The broadcasters called the decision a victory for consumers. "The court has sent a clear message that it will uphold the letter and spirit of the law just as Congress intended," they said in a statement.

In the television realm, a decision allowing Aereo to continue could have opened the door to companies like Comcast and DirecTV setting up their own Aereo-like systems that grab over-the-air signals. That could let cable and satellite companies circumvent payments called retransmission fees, a lucrative revenue stream for broadcasters and one that's grown rapidly in recent years. Though most of their sales still comes from advertising, retransmission fees are a new, significant and growing fast. SNL Kagan estimated they were worth $3.3 billion industry-wide last year and may be worth more than $7 billion by 2019.

However, pay-TV operators have pegged rising content costs, including those fees, as the main reason cable and satellite bills have gone up for consumers.

For now, the decision ordering Aereo to start paying copyright licensing fees eliminates the danger to traditional TV broadcasters of losing out on retransmission money.
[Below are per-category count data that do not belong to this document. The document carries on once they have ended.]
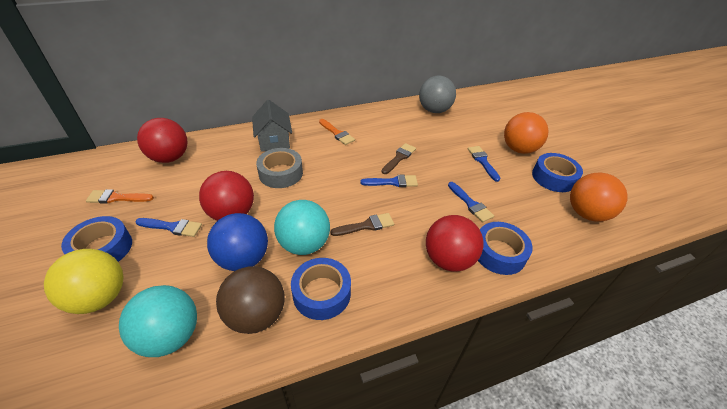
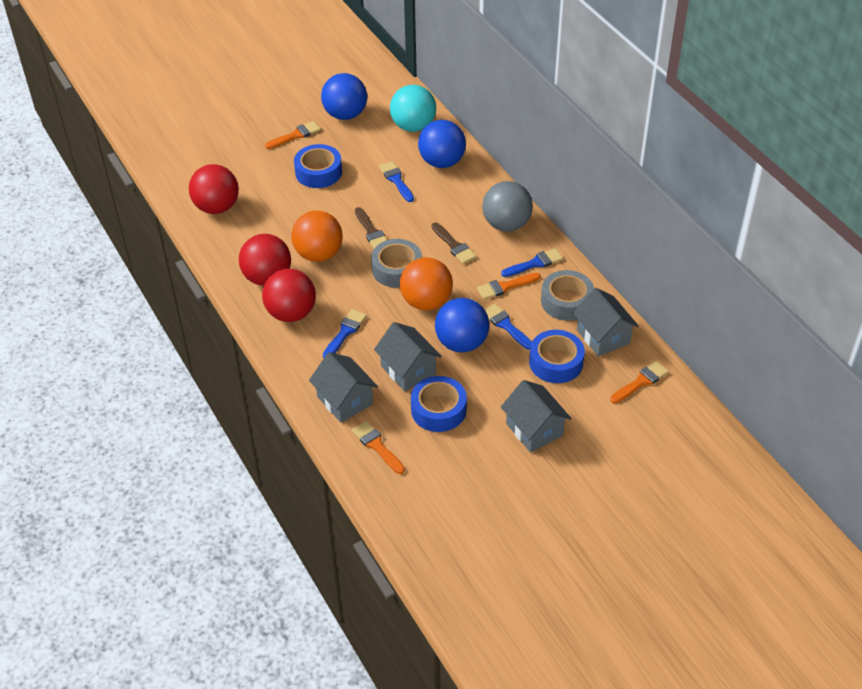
blue ball: 1 -> 3
blue tape: 4 -> 3
brown ball: 1 -> 0
grey house: 1 -> 4
grey tape: 1 -> 2
orange brush: 2 -> 4
turquoise ball: 2 -> 1
yellow ball: 1 -> 0

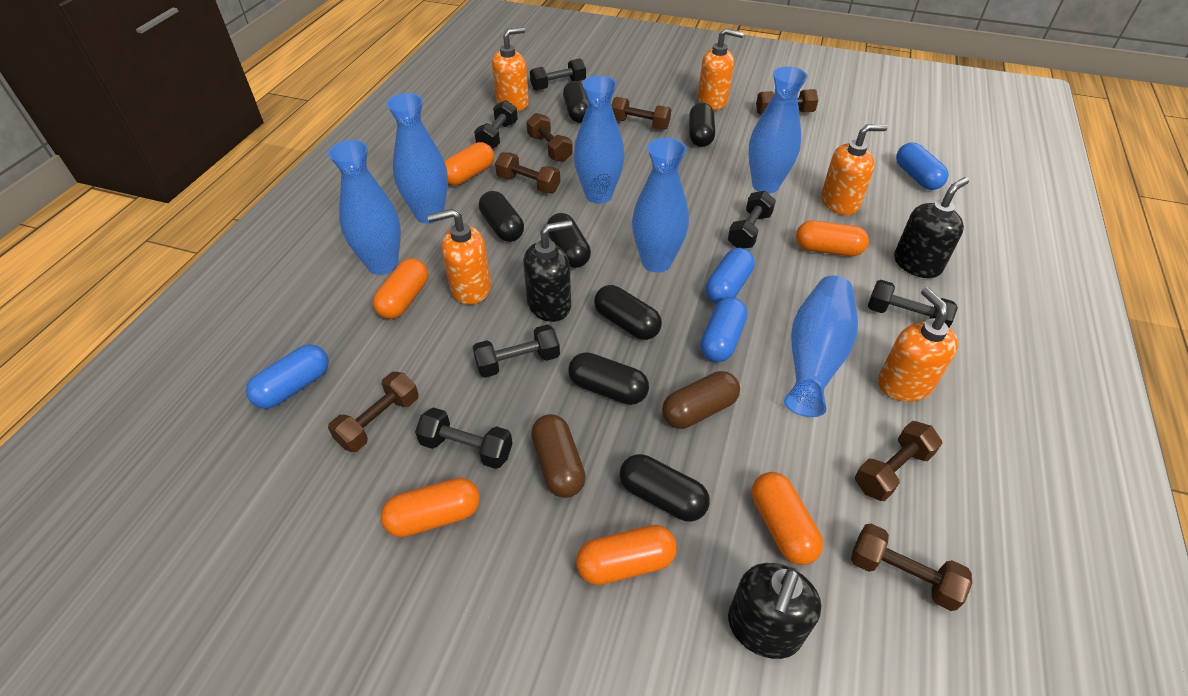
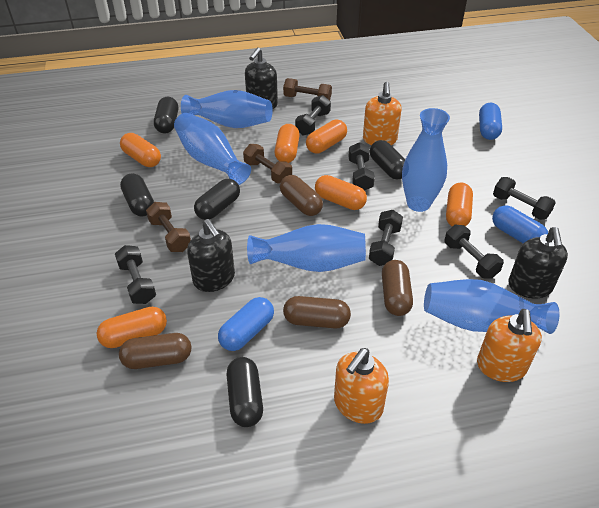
black capsule: 7 -> 5
blue capsule: 4 -> 3
blue vase: 6 -> 5
brown capsule: 2 -> 4
brown dumbbell: 7 -> 3
orange soap dispenser: 5 -> 3

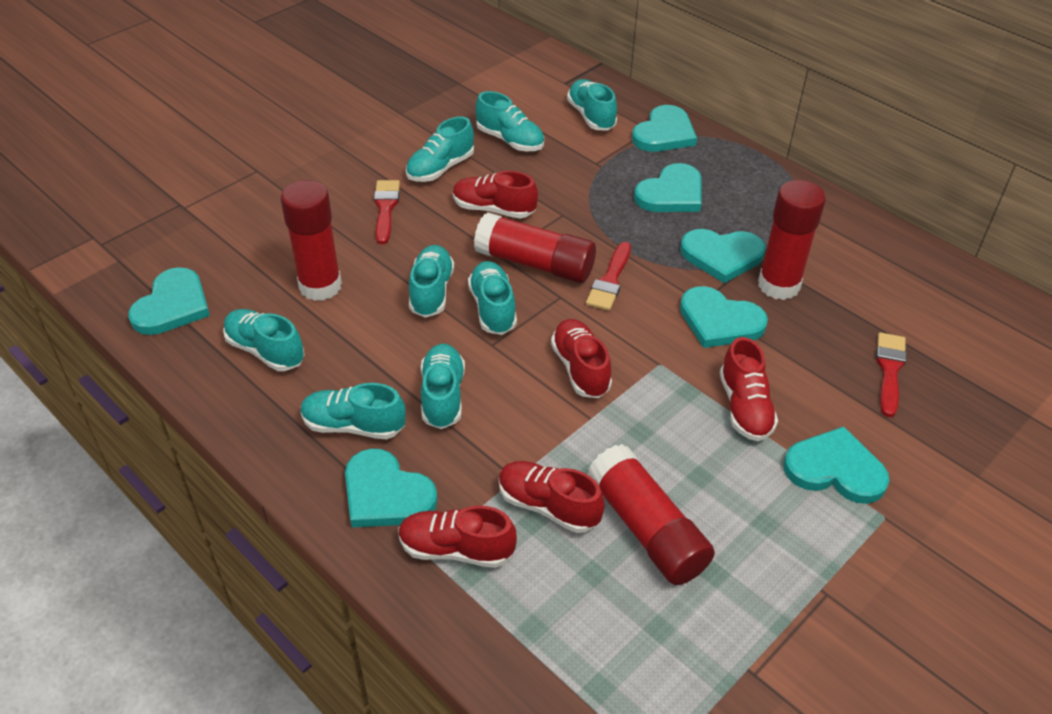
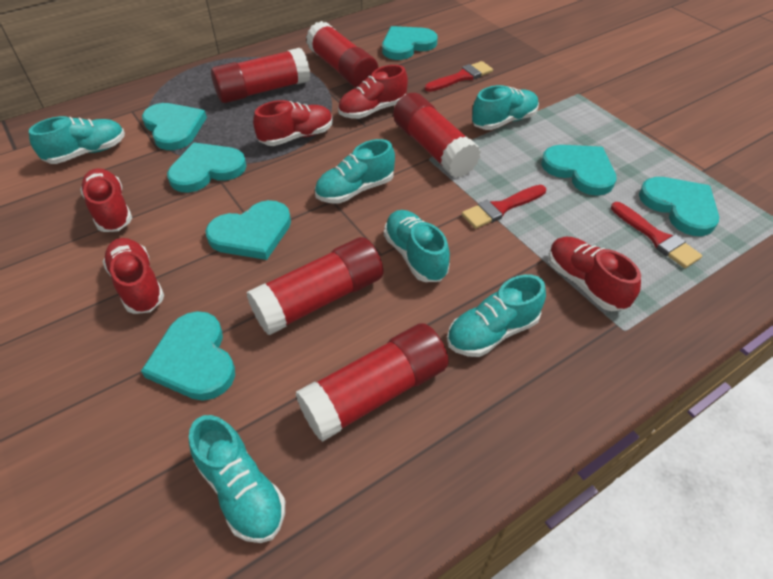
red glue stick: 4 -> 5
turquoise shoe: 8 -> 6

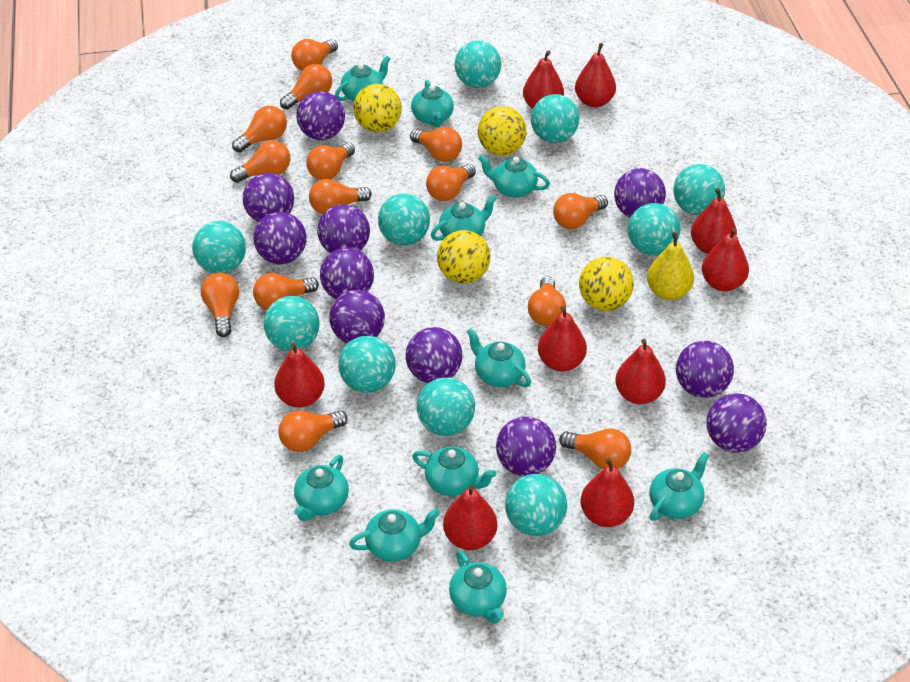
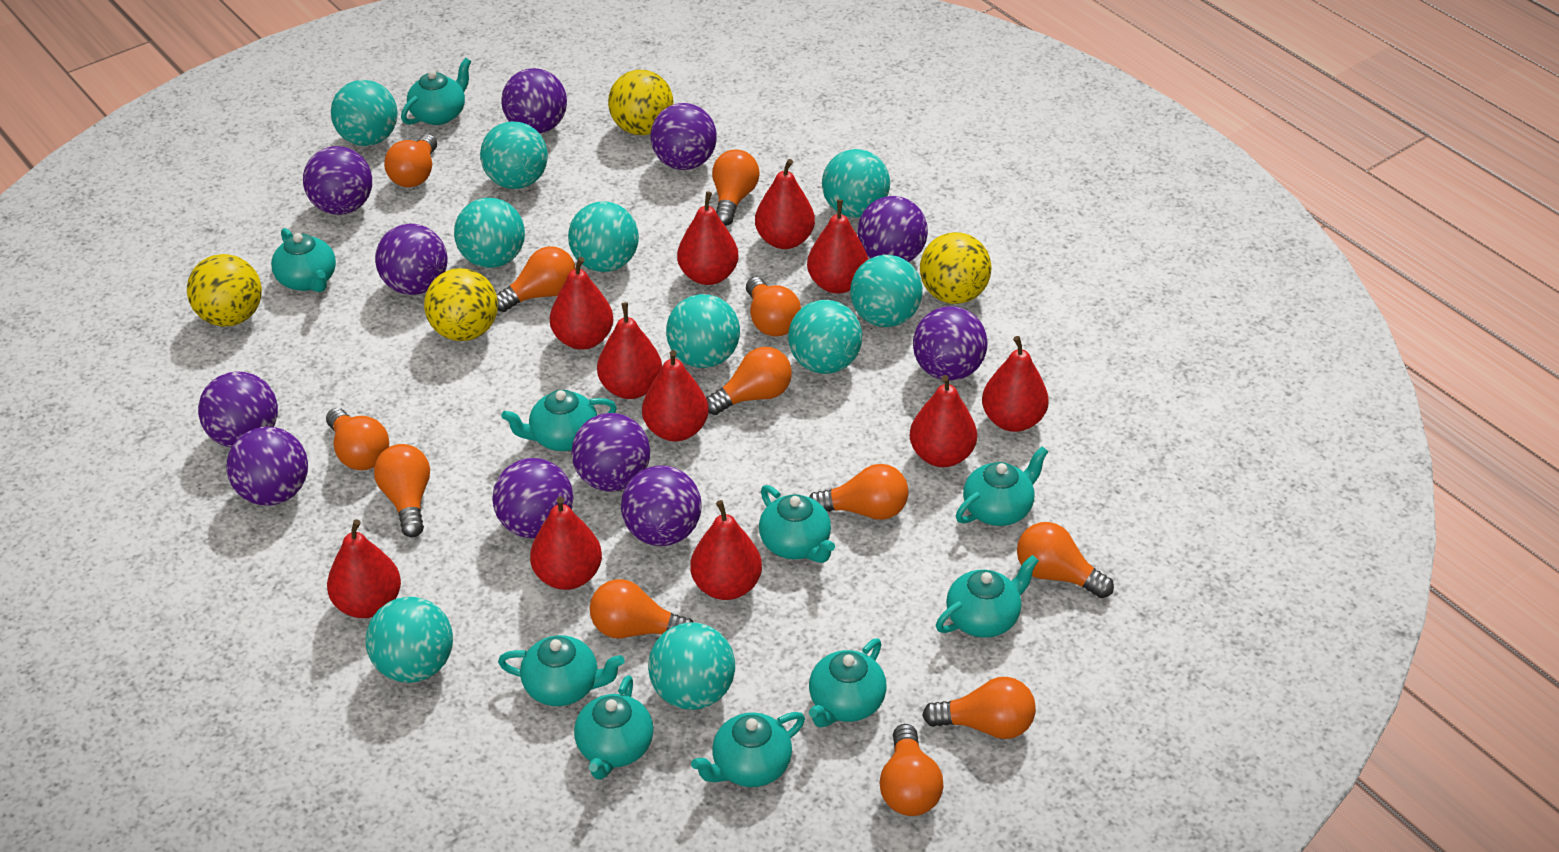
orange light bulb: 14 -> 12
red pear: 9 -> 11
yellow pear: 1 -> 0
First word of the decision came from the Supreme Court's SCOTUSblog.

Procedurally, the majority opinion means Aereo's previous court wins have been reversed and the case will be remanded to lower courts. The Second Circuit Court of Appeals, which originally denied the broadcasters' attempt to shut Aereo down, has very little wiggle room to do anything other than grant the preliminary injunction halting the company.

Broadcaster stocks rose on the news. CBS shares rose 5.3 percent, to $61.93; ABC parent Disney was 1.2 percent higher at $83.67; NBC parent Comcast increased 1.2 percent, to $53.27; and 21st Century Fox stock was up 1.6 percent, to $33.89.

Before the decision, analysts anticipated that a ruling against Aereo could kill the startup, while a ruling in favor could have multifaceted implications.

"If Aereo loses we doubt they will continue to exist," BTIG analyst Rich Greenfield said in a note.

Jessica Litman, a professor at the University of Michigan's law school and author of "Digital Copyright," said the decision is unequivocal in its determination that Aereo is violating copyright but that the opinion creates a lot of uncertainty about possible implications.

"The Supreme Court made very clear what it wants the results to be: Aereo is illegal [but] nothing else that existed before is illegal," she said. "But [the ruling] gives us only vague instructions about the routes the courts should use. It is now opening a whole can of worms that I don't even know how to think about."